Biodiversität – Glaube steckt im Boden

Der Sozialdiakon Claudio Hess pflegt in Winterthur Mattenbach die Biodiversität. Den Schöpfungsleitlinien der Kirche gemäss will jedes Projekt die Biodiversität erweitern und Lebensraum für einheimische Pflanzen und Kleinstlebewesen schaffen. 

«Unser Glaube steckt auch im Boden, er ist die Grundlage all dessen, wovon wir zehren»: Claudio Hess sitzt auf der Gartenbank in der Wiese der Kirchgemeinde Winterthur Mattenbach und weist in alle Himmelsrichtungen. Auf dem «Blätz» vor der Quartierstrasse entsteht eine Ökowiese, die mit der Sense geschnitten wird und ab nächstem Jahr als Nahrungsquelle für Insekten dienen soll. Hoch oben am Baum hängt ein Nistkasten, hinter dem Haus ist ein Heu-Tristen angelegt, der Kleintieren Unterschlupf bietet. «Wir stehen erst am Anfang, bauen manches auf und wollen es langsam wachsen lassen», sagt der Sozialdiakon.

Was ihn am Projekt Biodiversität anspricht, ist das Bodenständige, das Archaische, die Verbindung zur Natur und somit zu Gott. Beim Bepflanzen und Säen, Rabatten anbringen und Nisthilfen befestigen, hat der Glaube für Claudio Hess eine neue Bedeutung bekommen: «Wir sollen der Schöpfung Sorge tragen.»

Dabei mit den eigenen Händen zu gestalten und Ideen umzusetzen, liegt dem 40-jährigen Schreiner und Sozialpädagogen. Und dass die schöpfungsfreundlichen Vorhaben verschiedene Gemeinschaften entstehen lassen, freut ihn besonders. «Für mich heisst Kirche, gemeinschaftlich zu gestalten und für möglichst gute Partizipation niederschwellig zugänglich zu sein.»

Nachdem der vierfache Familienvater vor fünf Jahren in der Kirchgemeinde Winterthur Mattenbach angefangen hatte, war es für ihn naheliegend, im 2021 geschaffenen Umweltteam der Kirchgemeinde mitzuwirken und die Zertifizierung zum «Grünen Güggel» mitzutragen. Dabei werden auch Kooperationen eingegangen: Claudio Hess brachte mit Unterstützung des Natur- und Vogelschutzvereins Seen fünf Vogelnistkästen für Mauersegler an und schreinerte mit Kindern des Freizeittreffs «Domino» ein Gestell, um die Nistkästen in luftiger Höhe einfacher montieren zu können.

Kirche sichtbar machen

Zwar weiss der Sozialdiakon nie, wie viele freiwillig Engagierte er jeweils gewinnen kann, aber er vertraut darauf, dass genug kommen werden, damit ein Vorhaben auch gelingt. In den Aktivgruppen finden Kirchennahe und reine Gartenexpertinnen zusammen – an diesem Brückenschlag ist Claudio Hess viel gelegen. «Wir wollen zeigen, was wir tun und Kirche sichtbar machen, dadurch werden wir auch eher wahrgenommen», sagt er. Im «erweiterten Raum der Kirche» hätten viele und vieles Platz, ist er überzeugt.

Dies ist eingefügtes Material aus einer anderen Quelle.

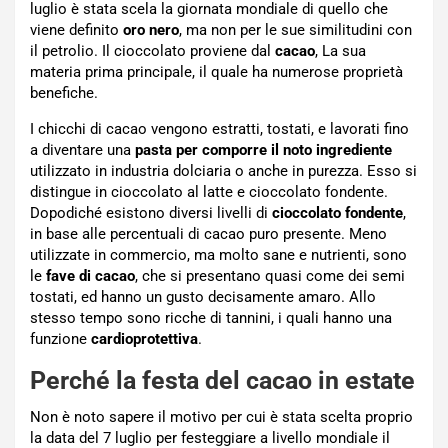
luglio è stata scela la giornata mondiale di quello che
viene definito
oro nero
, ma non per le sue similitudini con
il petrolio. Il cioccolato proviene dal
cacao
, La sua
materia prima principale, il quale ha numerose proprietà
benefiche.
I chicchi di cacao vengono estratti, tostati, e lavorati fino
a diventare una
pasta per comporre il noto ingrediente
utilizzato in industria dolciaria o anche in purezza. Esso si
distingue in cioccolato al latte e cioccolato fondente.
Dopodiché esistono diversi livelli di
cioccolato fondente
,
in base alle percentuali di cacao puro presente. Meno
utilizzate in commercio, ma molto sane e nutrienti, sono
le
fave di cacao
, che si presentano quasi come dei semi
tostati, ed hanno un gusto decisamente amaro. Allo
stesso tempo sono ricche di tannini, i quali hanno una
funzione
cardioprotettiva
.
Perché la festa del cacao in estate
Non è noto sapere il motivo per cui è stata scelta proprio
la data del 7 luglio per festeggiare a livello mondiale il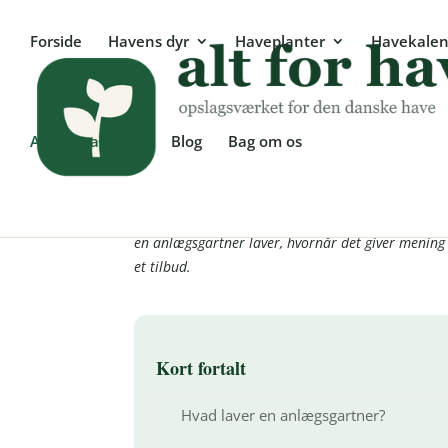
Forside
Havens dyr
Haveplanter
Havekalen
Anlægsgartnere
Blog
Bag om os
Anlægsgartner – sådan 
En anlægsgartner kan det, de fleste af os ikke kan
en anlægsgartner laver, hvornår det giver mening 
et tilbud.
Kort fortalt
Hvad laver en anlægsgartner?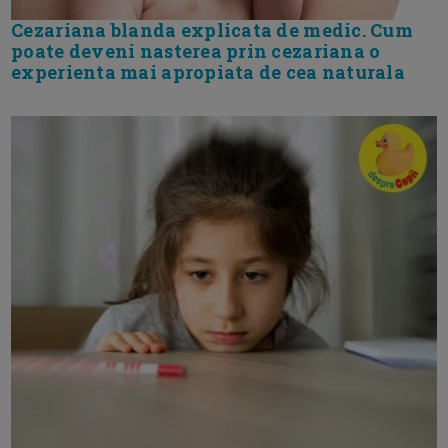
Cezariana blanda explicata de medic. Cum
poate deveni nasterea prin cezariana o
experienta mai apropiata de cea naturala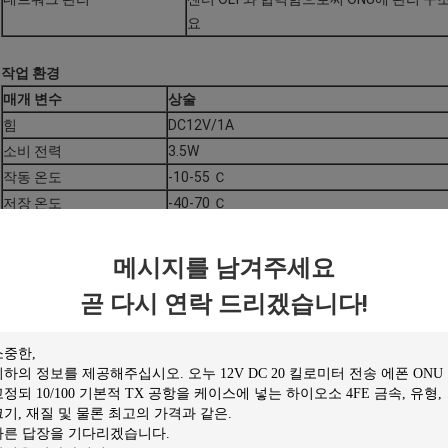
요
작업 환경
매개 변수
상술
힘
DC12V/1A
소비 전력
3.5W
작동 온도
-10-55 Ｃ
저장 온도
-40-70 Ｃ
습도
5%~90% 불응축
차원
109 MM(길이) * 152 MM(폭) * 26 MM(높이) 
메시지를 남겨주세요
곧 다시 연락 드리겠습니다!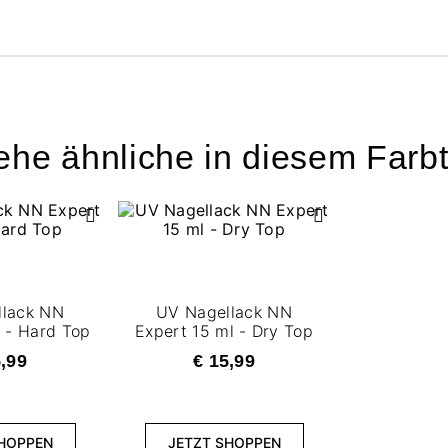
ehe ähnliche in diesem Farb
llack NN
UV Nagellack NN
l - Hard Top
Expert 15 ml - Dry Top
5,99
€ 15,99
SHOPPEN
JETZT SHOPPEN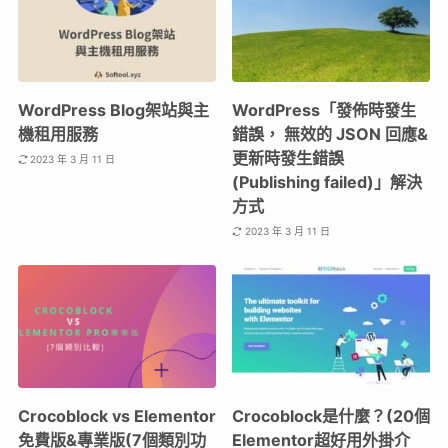
WordPress Blog架站與主
WordPress「發佈時發生
機租用服務
錯誤， 無效的 JSON 回應&
更新時發生錯誤
2023 年 3 月 11 日
(Publishing failed)」解決
方式
2023 年 3 月 11 日
Crocoblock vs Elementor
Crocoblock是什麼？(20個
免費版&專業版(7個類別功
Elementor超好用外掛介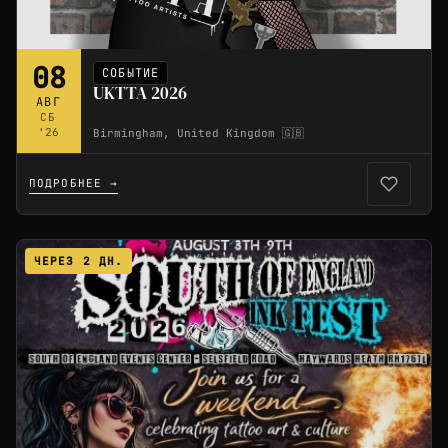
08
СОБЫТИЕ
UKTTA 2026
АВГ
СБ
'26
Birmingham, United Kingdom 🇬🇧
ПОДРОБНЕЕ →
ЧЕРЕЗ 2 ДН.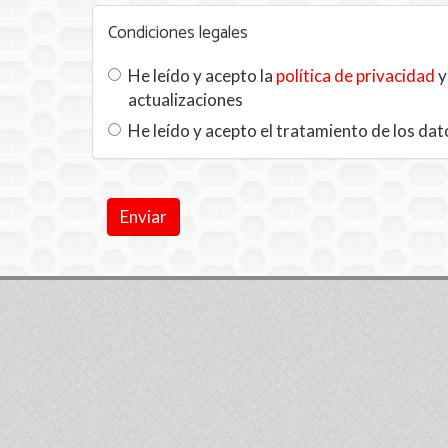
Condiciones legales
He leído y acepto la
política de privacidad
y
actualizaciones
He leído y acepto el tratamiento de los dat
Enviar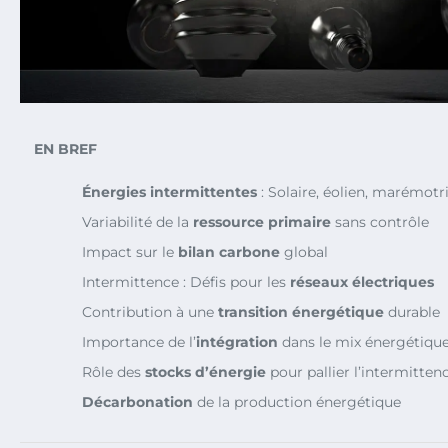
EN BREF
Énergies intermittentes
: Solaire, éolien, marémotr
Variabilité de la
ressource primaire
sans contrôle
Impact sur le
bilan carbone
global
Intermittence : Défis pour les
réseaux électriques
Contribution à une
transition énergétique
durable
Importance de l’
intégration
dans le mix énergétiqu
Rôle des
stocks d’énergie
pour pallier l’intermitten
Décarbonation
de la production énergétique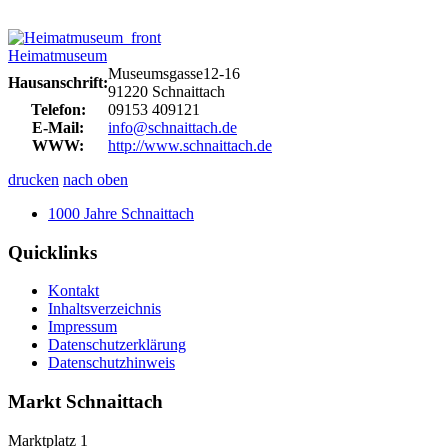
Heimatmuseum
Museumsgasse12-16
Hausanschrift:
91220 Schnaittach
Telefon:
09153 409121
E-Mail:
info@schnaittach.de
WWW:
http://www.schnaittach.de
drucken
nach oben
1000 Jahre Schnaittach
Quicklinks
Kontakt
Inhaltsverzeichnis
Impressum
Datenschutzerklärung
Datenschutzhinweis
Markt Schnaittach
Marktplatz 1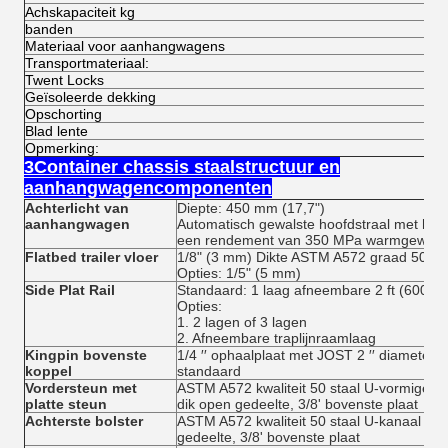
Achskapaciteit kg
banden
Materiaal voor aanhangwagens
Transportmateriaal:
Twent Locks
Geïsoleerde dekking
Opschorting
Blad lente
Opmerking:
3Container chassis staalstructuur en
aanhangwagencomponenten
Achterlicht van
Diepte: 450 mm (17,7")
aanhangwagen
Automatisch gewalste hoofdstraal met hoge
een rendement van 350 MPa warmgewalste
Flatbed trailer vloer
1/8" (3 mm) Dikte ASTM A572 graad 50 gec
Opties: 1/5" (5 mm)
Side Plat Rail
Standaard: 1 laag afneembare 2 ft (600 m
Opties:
1. 2 lagen of 3 lagen
2. Afneembare traplijnraamlaag
Kingpin bovenste
1/4 ′′ ophaalplaat met JOST 2 ′′ diameter v
koppel
standaard
Vordersteun met
ASTM A572 kwaliteit 50 staal U-vormige ka
platte steun
dik open gedeelte, 3/8' bovenste plaat
Achterste bolster
ASTM A572 kwaliteit 50 staal U-kanaal met
gedeelte, 3/8' bovenste plaat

An neuen Ideen fehlt es nicht, ob nun hier aus dem Christbaum eine Schlupfhecke erstellt wird oder dort ein Asthaufen für Kleinstlebewesen entsteht. Die Hochbeete vor der Kirche betreut eine Gartengruppe nach eigenem Fahrplan samt «Giesszeitfenstern». «Das Ganze lebt, wenn sich viele Menschen beteiligen», lächelt Claudio Hess und begiesst vor dem Weggehen die leuchtenden Sonnenblumen im Hochbeet.

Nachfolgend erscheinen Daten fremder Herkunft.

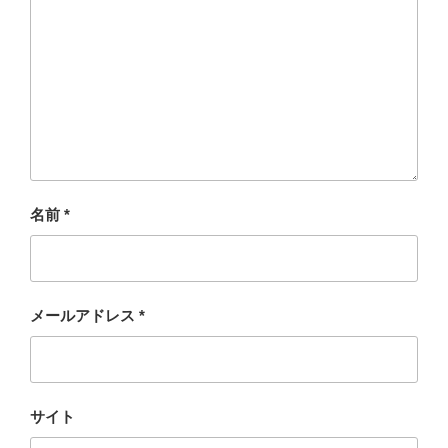
名前
*
メールアドレス
*
サイト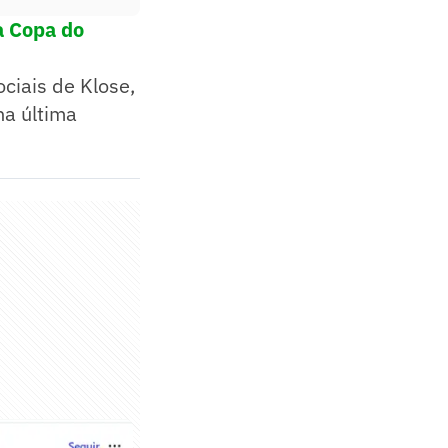
da Copa do
ciais de Klose,
na última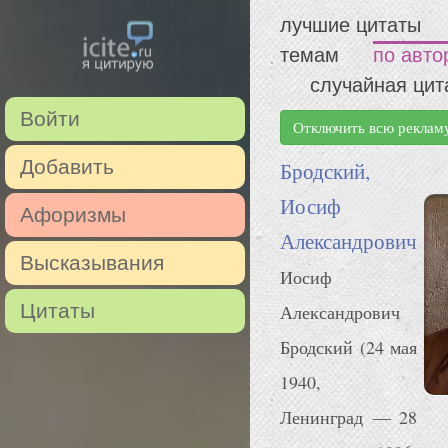
лучшие цитаты
темам
по авто
случайная цит
Войти
Отключить всю реклам
Добавить
Бродский,
Иосиф
Афоризмы
Александрович
Высказывания
Иосиф
Цитаты
Александрович
Бродский (24 мая
1940,
Ленинград — 28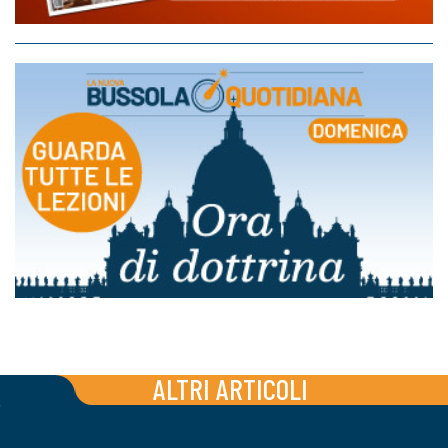
ALTRI ARTICOLI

Text: Madeleine Stäubli-Roduner

Schöpfungszeit

Der 1. September gilt bei den Orthodoxen Kirchen und der Römisch-katholischen Kirche als der Tag der Schöpfung. Der 4. Oktober ist der Gedenktag des Franz von Assisi. Zwischen diesen beiden Daten liegt die Schöpfungszeit – sie schliesst das Erntedankfest und den Bettag mit ein. In dieser Zeitspanne führt der ökumenische Verein «oeku Kirchen für die Umwelt» unter dem Slogan «Biodiversität – Heilige Vielfalt» verschiedene Anlässe wie etwa Gottesdienste, Aktionen mit Kindern oder Exkursionen durch. Sie ermutigen zu einer Veränderung des Lebensstils, um den Verlust der Biodiversität zu bremsen.